What is the correct way to calculate the standard errors of the coefficients in a weighted linear regression?
The regression equation I am using is $y_i = a + bx_i$, and I have weights, $w_i = 1/\sigma_i$. The numerical recipes formula for a straight line fit, and the formula given in "An introduction to error analysis" by J. R Taylor, (and Wikipedia too) state that the standard error in the $b$ coefficient is calculated as $$\sigma_b = \sqrt{\frac{\sum w_i}{\sum w_i\sum w_i x_i^2-(\sum w_i x_i)^2}}$$ (or alternatively in matrix form the standard errors are, $\sigma^2 = (X'WX)^{-1}$). This formula can be derived from propagation of errors.
Using R's $lm()$ function (and python's StatsModels), I get a standard error in the $b$ coefficient which appears* to be calculated as $$\sigma_b = \sigma_e\sqrt{\frac{\sum w_i}{\sum w_i\sum w_i x_i^2-(\sum w_i x_i)^2}}$$
where $\sigma_e^2 = \sum w_i(y_i – a – bx_i)^2/(N-2)$ (alternatively, $\sigma^2 = \sigma_e^2(X'WX)^{-1}$ ). So they are the same, except for the $\sigma_e$ multiplier in R and StatsModel.
Is it possible that these actually different measures that are just being called the same thing? Is one preferred over the other for an estimate of the standard error?
*I say "appears" because I couldn't find the actual formula anywhere.
edited because I had omitted the weight terms in the denominators.
Best Answer
These two expressions disagree, as you note, in terms of the use of the residuals in calculation: the difference of $Y$ from the predicted values, being included or omitted from the calculation of the standard errors. They are indeed different estimators but they converge to the same thing in the long run. They also can be combined to create a "sandwich" estimator.
To revisit some basic modeling assumptions: the weighted linear regression model is estimated from a weighted estimating equation of the form:
$$U(\beta) = \mathbf{X}^T \mathbf{W}\left( Y - \mathbf{X}^T\beta\right)$$
When $\mathbf{W}$ is just the diagonal matrix of weights. This estimating equation is also the normal equations (partial log likelihood) for the MLE. Then, the expected information is:
$$\mathbf{A}= \frac{\partial U(\beta)}{\partial \beta} = \mathbf{X}^T\mathbf{W} \mathbf{X}$$
Then $\mathbf{A}^{-1}$ is a consistent estimator of the covariance matrix for $\beta$ when 1. the mean model is appropriately specified and 2. the weights are the inverse variance of the residuals.

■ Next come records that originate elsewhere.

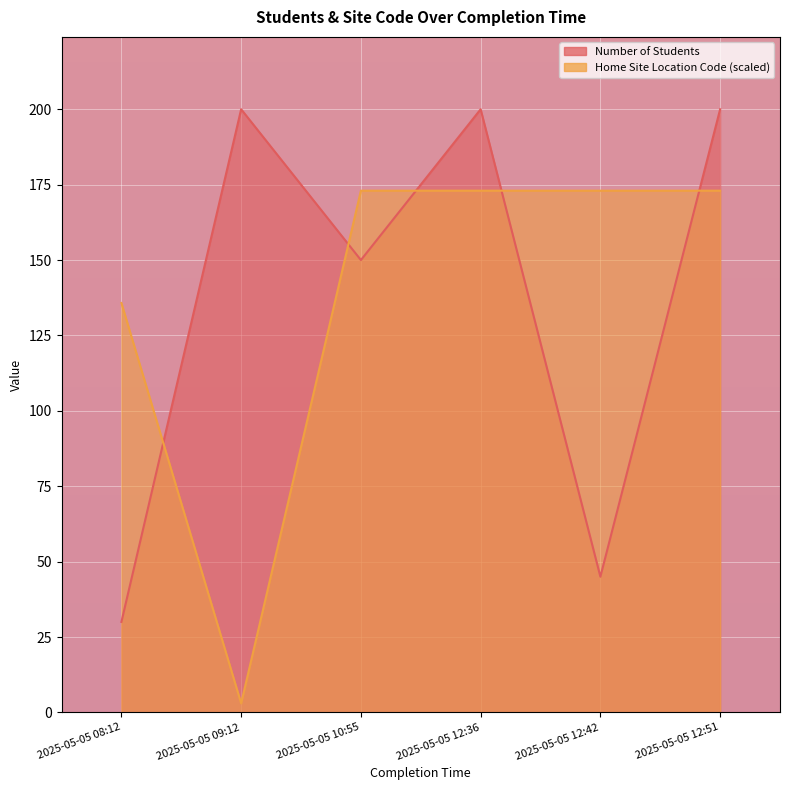

What is the total value across all series at 2025-05-05 08:12?

165.8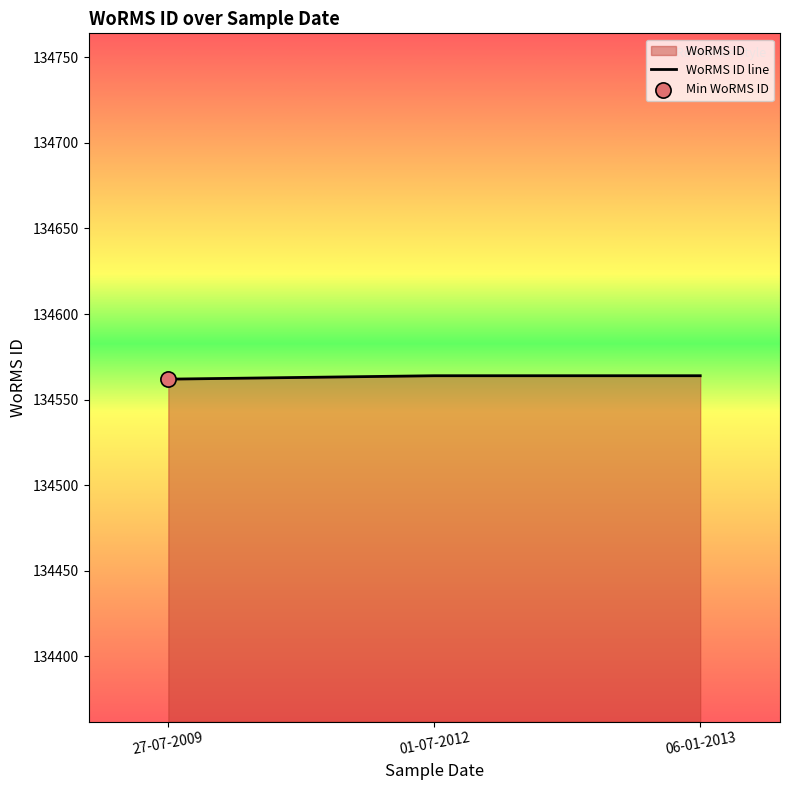

What is the ratio of the value at 27-07-2009 to the value at 06-01-2013?

1.0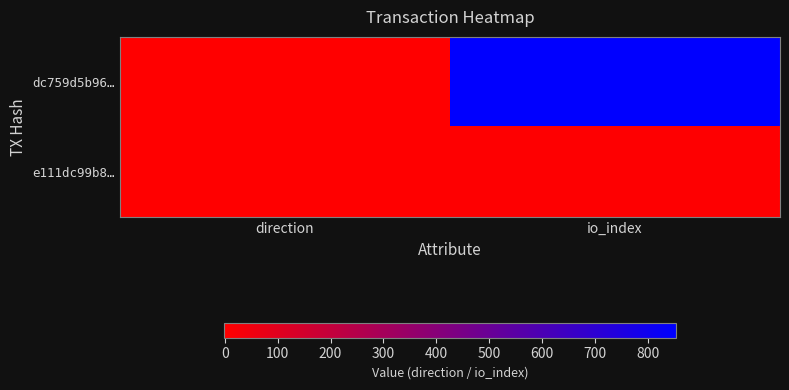

Reading left to right, what are all the values shown in this chart?

dc759d5b96…: direction=-1	io_index=853
e111dc99b8…: direction=1	io_index=4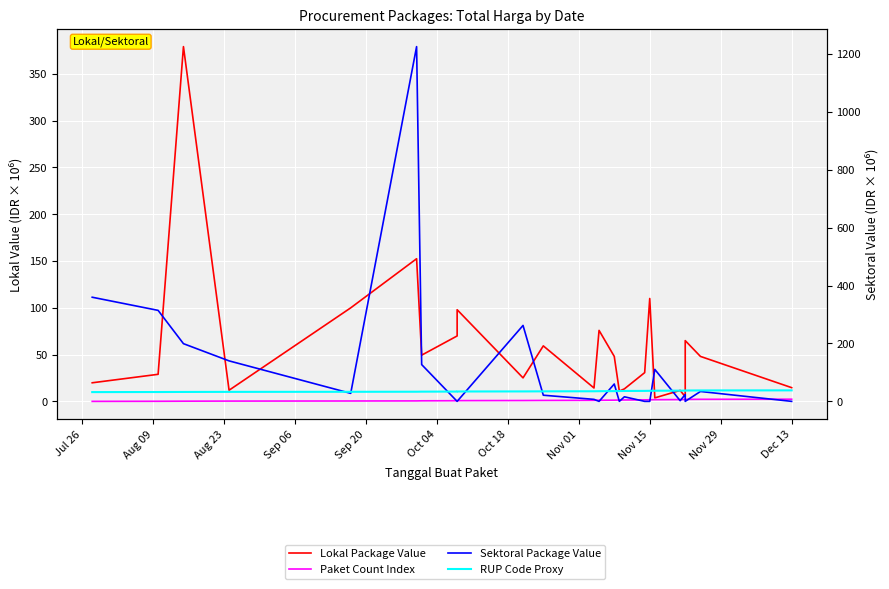

List the series in order of their peak value, highest first.

Sektoral Package Value, Lokal Package Value, RUP Code Proxy, Paket Count Index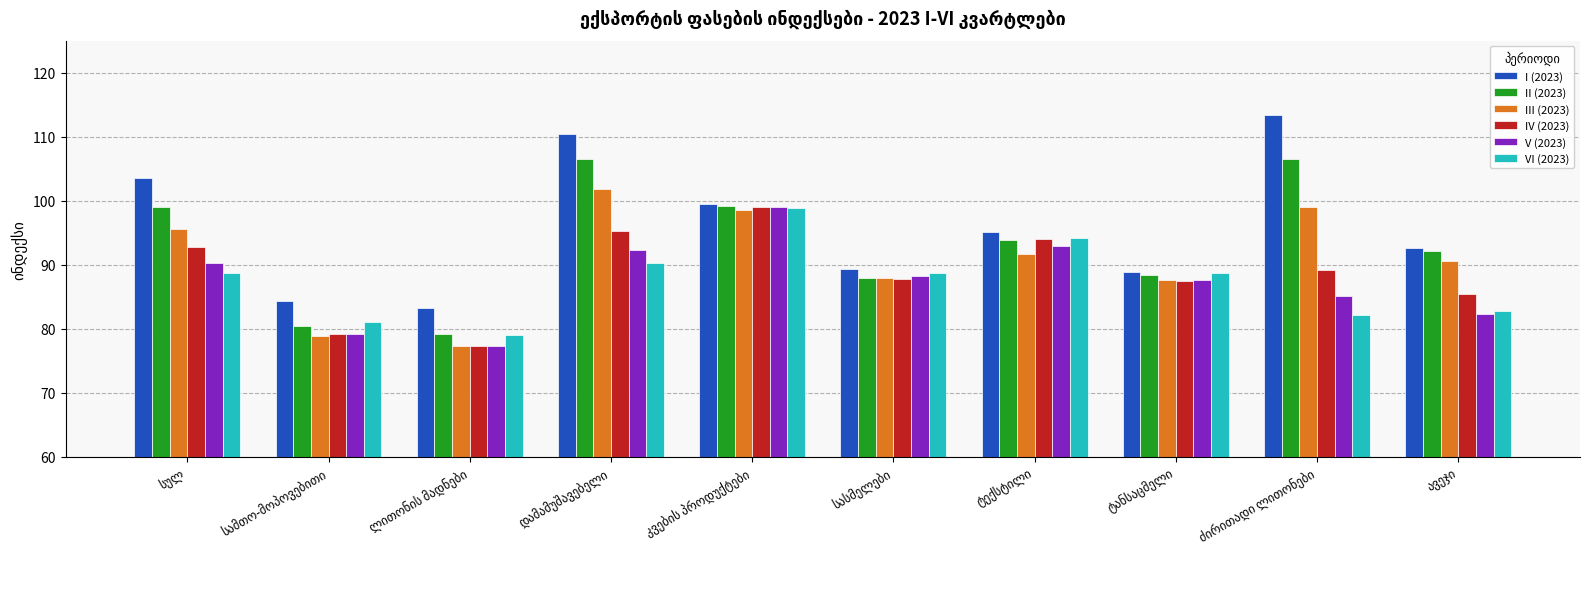

Which series has the largest total across all categories?

I (2023)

You have already stated the A matrix is your first display. Contrast this with the observed information:
$$\mathbf{B} = E[U(\beta)U(\beta)^T] = \mathbf{X}^T \mathbf{W}E((Y-\mathbf{X}\beta)^T(Y-\mathbf{X}\beta)) \mathbf{W}\mathbf{X} $$
One of the weight matrices can multiply with the squared errors and factor out of the expression as a constant because it is orthogonal to the $\mathbf{X}$, and you'll note that is the expression for $\sigma_e^2= \sum_{i=1}^n w_i (y_i - a - bx_i)/(n-2)$. $\mathbf{B}$ is also a consistent estimator of the information matrix, but will disagree with $\mathbf{A}$ in finite samples.
As for which one to use, why not use both? A sandwich estimator is obtained by $\left(\mathbf{A}^T\mathbf{B}\mathbf{A}\right)^{-1}$ and depends neither on the mean model being correct nor on the weights being properly specified.